57. Within its complaint response, the Trust said it has accommodated several location changes for Mr Z within the dialysis unit. It said Mr Z requested to be moved from a bed to a chair and requested he be given an end of row bay, which resulted him being placed in bay 9.
58. We contacted the Trust on 22 December 2025 forwarding the photographs and the video that Mr Z provided of the dialysis chair in bay 9. We also forwarded the explanation of the issue Mr Z provided to us. We asked the Trust if it could inspect the chair to identify if any repairs or a replacement were required.
59. The Trust responded on 6 January 2026 stating that it had inspected the chair in question and found that it is not broken. It explained it has an adjustable mechanism to allow the repositioning of a patient’s arm for both comfort and ease of cleaning. Furthermore, the Trust stated it had examined other chairs within the dialysis unit, and they have the same design.
60. We acknowledge there is no fault with the chair in bay 9 and so does not require fixing or replacing.
61. Regarding the matter of moving Mr Z from bay 9 to bay 11, which Mr Z has requested, we contacted the Trust again on 23 January 2026 to enquire if it could accommodate this move.

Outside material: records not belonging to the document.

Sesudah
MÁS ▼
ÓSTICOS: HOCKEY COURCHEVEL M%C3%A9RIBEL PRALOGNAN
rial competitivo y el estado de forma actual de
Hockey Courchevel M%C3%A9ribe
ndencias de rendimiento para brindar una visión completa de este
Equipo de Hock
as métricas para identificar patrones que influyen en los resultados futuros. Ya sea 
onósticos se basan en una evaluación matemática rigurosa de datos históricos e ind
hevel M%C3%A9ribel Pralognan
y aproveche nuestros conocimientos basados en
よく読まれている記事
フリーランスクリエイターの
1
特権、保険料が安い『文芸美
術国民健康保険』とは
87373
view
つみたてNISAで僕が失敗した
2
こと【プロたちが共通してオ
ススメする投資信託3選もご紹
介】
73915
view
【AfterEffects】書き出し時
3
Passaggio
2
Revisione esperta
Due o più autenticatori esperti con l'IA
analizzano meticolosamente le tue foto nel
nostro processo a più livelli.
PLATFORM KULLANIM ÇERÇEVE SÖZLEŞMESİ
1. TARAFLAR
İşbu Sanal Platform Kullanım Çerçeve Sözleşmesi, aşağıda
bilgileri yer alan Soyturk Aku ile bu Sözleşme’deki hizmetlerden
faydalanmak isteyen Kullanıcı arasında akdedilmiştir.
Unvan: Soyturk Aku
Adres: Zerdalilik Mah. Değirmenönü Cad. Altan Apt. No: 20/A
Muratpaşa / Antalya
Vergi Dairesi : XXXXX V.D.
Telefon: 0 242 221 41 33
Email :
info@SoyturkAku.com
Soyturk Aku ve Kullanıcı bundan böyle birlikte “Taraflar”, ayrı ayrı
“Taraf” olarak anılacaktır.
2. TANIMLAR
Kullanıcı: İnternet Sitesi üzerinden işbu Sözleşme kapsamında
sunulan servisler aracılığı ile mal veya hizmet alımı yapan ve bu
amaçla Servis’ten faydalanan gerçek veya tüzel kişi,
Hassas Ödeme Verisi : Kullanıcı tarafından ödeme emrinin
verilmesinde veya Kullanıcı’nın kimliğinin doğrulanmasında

62. The Trust responded on 2 February 2026 reiterating that it has previously, on several occasions, accommodated all of Mr Z’s requests to move. It explained that bed and chair allocations must balance patient preferences which clinical need and service capacity. It noted this includes multiple daily dialysis slots by factoring in transport timing for other patients who dialyse in the same bed/chair on different slots. The Trust therefore stated that it could explore this matter further and assess the associated risks, but it could not guarantee that a move would take place.
63. Section 4 of our Administration Principles states that organisations should ensure decision and actions are proportionate, appropriate and fair.
64. We can see the Trust has moved Mr Z on several different occasions previously. We consider this demonstrates it has tried to make his experience on the dialysis unit more comfortable for him. However, due to several contributing factors, it is unable to guarantee any moves at present.
65. We consider the Trust’s explanation on this matter to be proportionate, appropriate and fair as whilst it must consider Mr Z’s needs, it must also consider the needs of other patients. Furthermore, there is no evidence to indicate a move is clinically required.
66. We acknowledge that Mr Z has explained that his experience of receiving dialysis in bay 9 is unpleasant for him. We do not wish to minimise or diminish this for him. With the above in mind, we have decided not to progress this element of Mr Z’s complaint further.
67. We would like to thank Mr Z for providing us with the opportunity to consider his concerns regarding the Trust.